- **SOURCE**:
◇ ◇ ◇

Battle Blade Skeletor is the last Skeletor variant produced in the New Adventures of He-Man toyline. This is probably an odd place to start my foray into this series of toys, but I’ve been slightly obsessed with this figure since I first encountered it in a vintage toy shop a couple of years back. Part of it is I think there is something in the face that reminds me of Laser-Light Skeletor – another figure I’m obsessed with.
Because the figure came out at the tail end of the New Adventures line (actually simply called He-Man, but most fans call it New Adventures of He-Man after the associated cartoon), there isn’t any real media or stories to go along with him, at least that I’ve been able to find.
Like Laser-Light Skeletor and the other New Adventures versions of Skeletor, Battle Blade Skeletor was designed by David Wolfram. He bears all the hallmarks of Wolfram’s style, including the narrow lower face, tech-infused body and suit, and generally creepy, asperous design language.
All of the Wolfram-designed Skeletor variants depict him has having a skull face, but not a full skull head. In other words, his head (face excluded) has the same blue skin as the rest of his body. I had always assumed that his entire head was a skull, and that’s how he is is depicted in Danger At Castle Grayskull, illustrated by Alfredo Alcala:
This early sketch of the figure by David Wolfram (digitally colored long after it was drawn) shows a nearly finalized design. The bottom jaw on the skull costume is located a bit higher, but otherwise this is very close to how the action figure looked in production. Notice the scraggly hair on the drawing. That shows up on hand-painted prototypes, but on the production figure it was straight.

◇ ◇ ◇

- **STATED GOAL 1**:
Reproduce the lines of the listing verbatim, starting with the line containing "Question: Considering the" and ending with the line containing "table at right?", including both of those lines.

◇ ◇ ◇

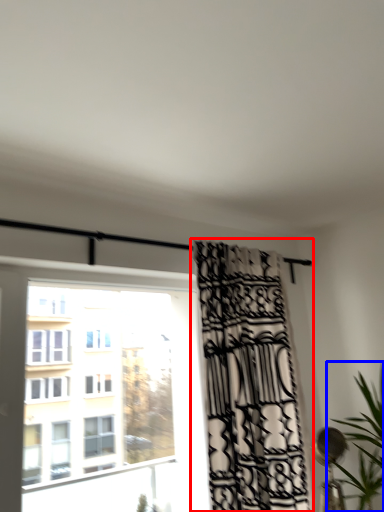
Question: Which object appears closest to the camera in this image, curtain (highlighted by a red box) or houseplant (highlighted by a blue box)?

Choices:
 (A) curtain
 (B) houseplant

Answer: (B)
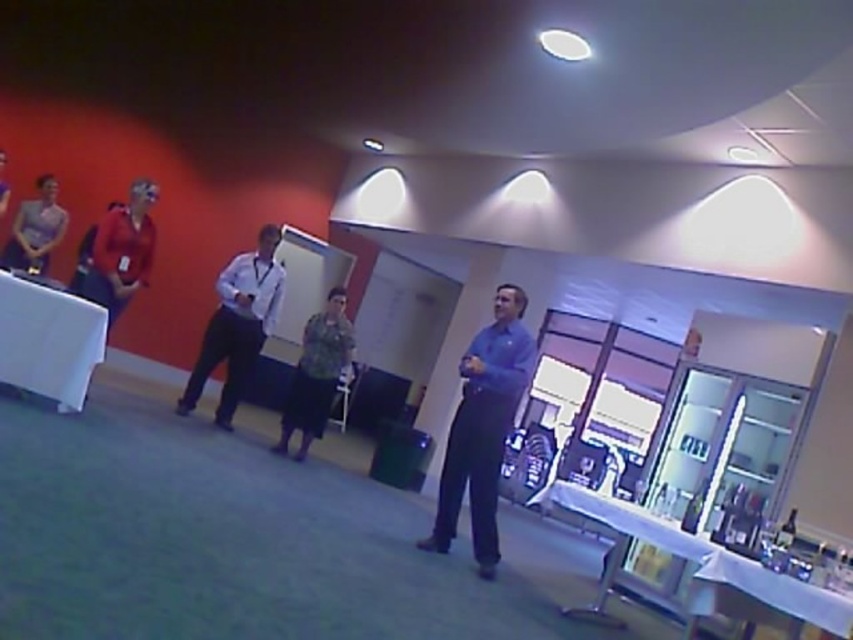
You are standing in the conference room and notice two points marked on the whiteboard. The first point is at coordinates point (15, 285) and the second is at point (274, 273). Which point is closer to you?

Point (15, 285) is closer to the viewer than point (274, 273).

You are in a conference room and need to place a laptop on the white fabric table at left. Based on its position, can you confirm if the table is near the whiteboard where the group is gathered?

The white fabric table at left is located at point (48, 340), which suggests it is positioned near the whiteboard where the group is gathered.

You are standing in the conference room and see two points marked on the whiteboard. The points are labeled as point (x=509, y=429) and point (x=260, y=273). Which point is closer to you?

Point (x=509, y=429) is closer to the viewer than point (x=260, y=273).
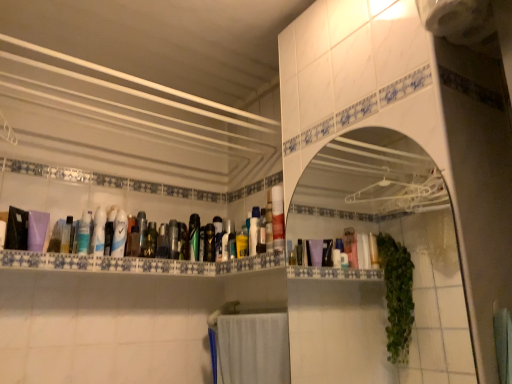
Question: Is point (218, 221) positioned closer to the camera than point (165, 251)?

Choices:
 (A) farther
 (B) closer

Answer: (A)

Question: In terms of size, does matte plastic mouthwash at center, which appears as the 8th mouthwash when viewed from the left, appear bigger or smaller than translucent plastic mouthwash at center, positioned as the 6th mouthwash in right-to-left order?

Choices:
 (A) small
 (B) big

Answer: (B)

Question: Which of these objects is positioned closest to the translucent plastic mouthwash at left, the first mouthwash in the left-to-right sequence?

Choices:
 (A) matte black lotion at center, which is the first toiletry from left to right
 (B) translucent plastic mouthwash at upper left, placed as the ninth mouthwash when sorted from right to left
 (C) green glossy bottle at center, which appears as the 4th mouthwash when viewed from the right
 (D) matte black bottle at center, which is the second toiletry in right-to-left order
 (E) green matte bottle at center, the 3th toiletry from the right

Answer: (B)

Question: Estimate the real-world distances between objects in this image. Which object is farther from the matte black lotion at center, which is the first toiletry from left to right?

Choices:
 (A) clear plastic bottles at center
 (B) translucent plastic mouthwash at left, the tenth mouthwash viewed from the right
 (C) green matte bottle at center, placed as the third toiletry when sorted from left to right
 (D) white glossy mouthwash at upper left, the 3th mouthwash in the left-to-right sequence
 (E) white glossy mouthwash at center, which is the fourth mouthwash from left to right

Answer: (A)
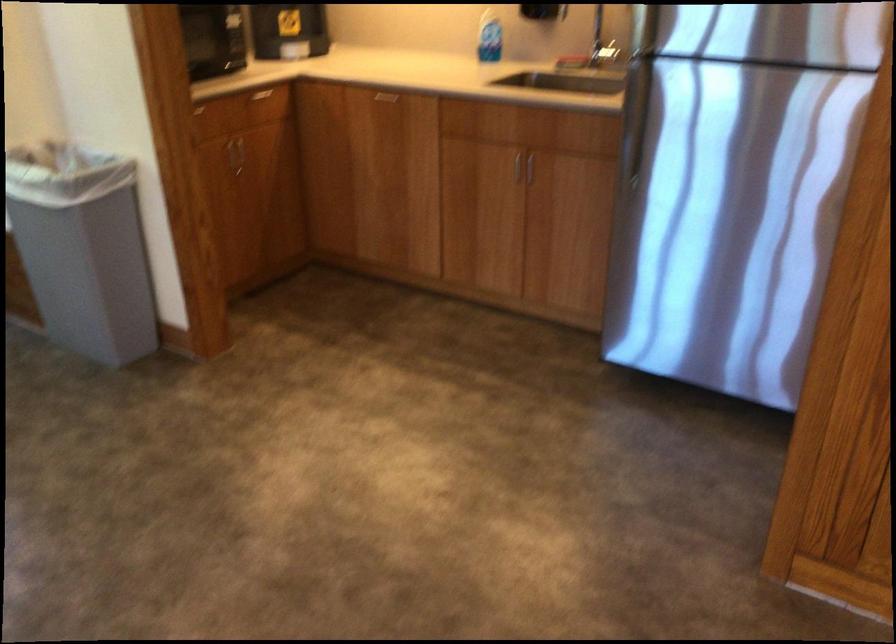
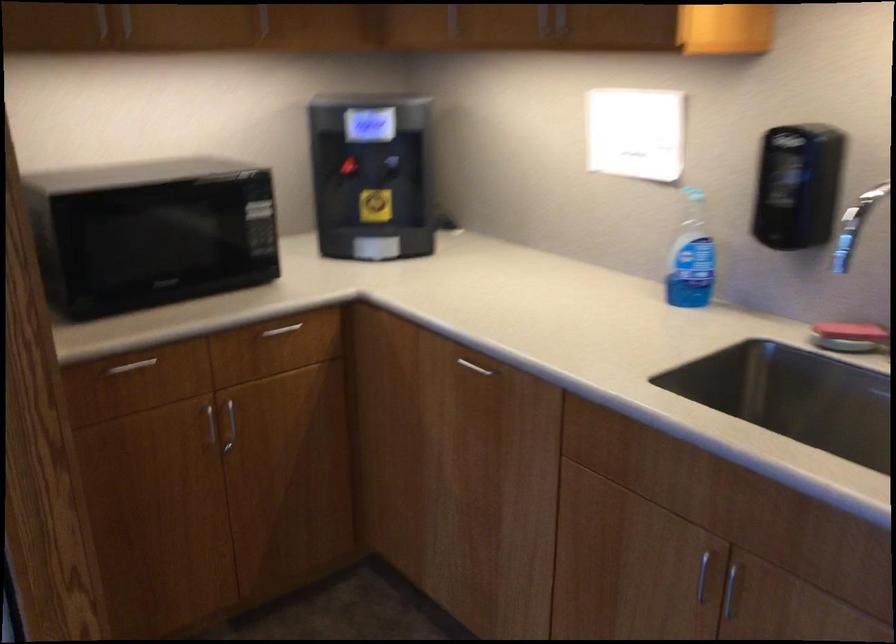
Question: In a continuous first-person perspective shot, in which direction is the camera moving?

Choices:
 (A) Left
 (B) Right
 (C) Forward
 (D) Backward

Answer: (C)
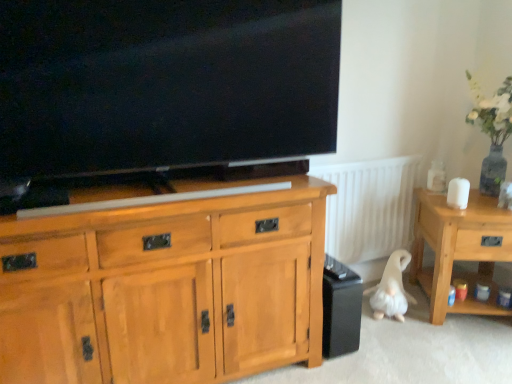
Question: Considering the positions of light wood side table at right and white plush dog at lower right in the image, is light wood side table at right bigger or smaller than white plush dog at lower right?

Choices:
 (A) big
 (B) small

Answer: (A)

Question: Does point (416, 258) appear closer or farther from the camera than point (391, 273)?

Choices:
 (A) farther
 (B) closer

Answer: (A)

Question: Estimate the real-world distances between objects in this image. Which object is farther from the white ribbed radiator at center?

Choices:
 (A) white plush dog at lower right
 (B) black matte speaker at lower right
 (C) matte black tv at upper center
 (D) light wood side table at right
 (E) light brown wood cabinet at center

Answer: (E)

Question: Estimate the real-world distances between objects in this image. Which object is closer to the light wood side table at right?

Choices:
 (A) light brown wood cabinet at center
 (B) white ribbed radiator at center
 (C) matte black tv at upper center
 (D) white plush dog at lower right
 (E) black matte speaker at lower right

Answer: (D)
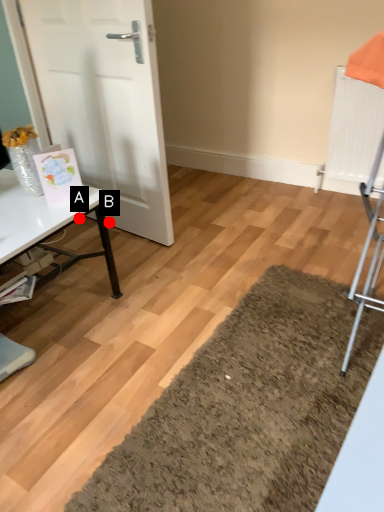
Question: Two points are circled on the image, labeled by A and B beside each circle. Which point is farther from the camera taking this photo?

Choices:
 (A) A is further
 (B) B is further

Answer: (B)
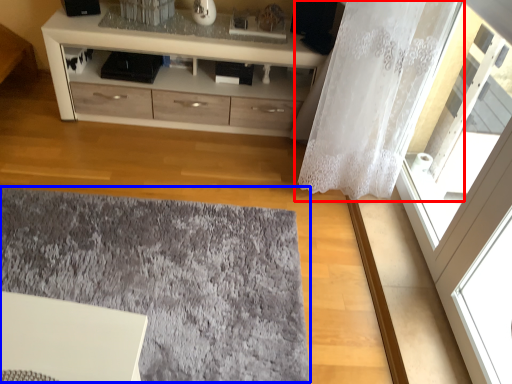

◇ ◇ ◇

- **STATED GOAL 2**:
Pick up the piece on the Battle Blade Skeletor action figure where it ends and keep writing.

- **RESPONSE 1**:
Question: Considering the positions of light wood side table at right and white plush dog at lower right in the image, is light wood side table at right bigger or smaller than white plush dog at lower right?

Choices:
 (A) big
 (B) small

Answer: (A)

Question: Does point (416, 258) appear closer or farther from the camera than point (391, 273)?

Choices:
 (A) farther
 (B) closer

Answer: (A)

Question: Estimate the real-world distances between objects in this image. Which object is farther from the white ribbed radiator at center?

Choices:
 (A) white plush dog at lower right
 (B) black matte speaker at lower right
 (C) matte black tv at upper center
 (D) light wood side table at right
 (E) light brown wood cabinet at center

Answer: (E)

Question: Estimate the real-world distances between objects in this image. Which object is closer to the light wood side table at right?

- **RESPONSE 2**:
Regarding the figure’s hair, David (in the comments) had this to say:
The hair on BB was supposed to be a lot gnarlier, but we had to work with someone from the Barbie group, who couldn’t give me what I was looking for- they only did pretty.
Battle Blade Skeletor has some general elements in common with his predecessor, Disks of Doom Skeletor – also designed by Wolfram. Both have star shaped boots, recalling the feet of characters like Buzz-Off and Whiplash. Both have tall boots and a skull themed costume, but Disks of Doom Skeletor’s costume looks more “heavy industrial” (particularly around the torso):
Curiously, a similar design is present in the principle villain (illustrated version) in Phantasy Star III: Generations of Doom (thanks to Stradlemonkey for pointing this out). The game was released in 1990, the same year as Disks of Doom Skeletor. Disks of Doom Skeletor’s trademark was filed on November 16, 1989, so I would guess Mattel’s design came first.
We might also see some early iteration of the concept in the artwork below by Errol McCarthy. Errol says he just did illustrations for New Adventures of He-Man, and was never a designer of the characters. In the art below, we see the skull motif again in Skeletor’s costume. In this instance Skeletor has a fully-robotic body. Interestingly he also has hair – a trait he shares with Battle Blade Skeletor.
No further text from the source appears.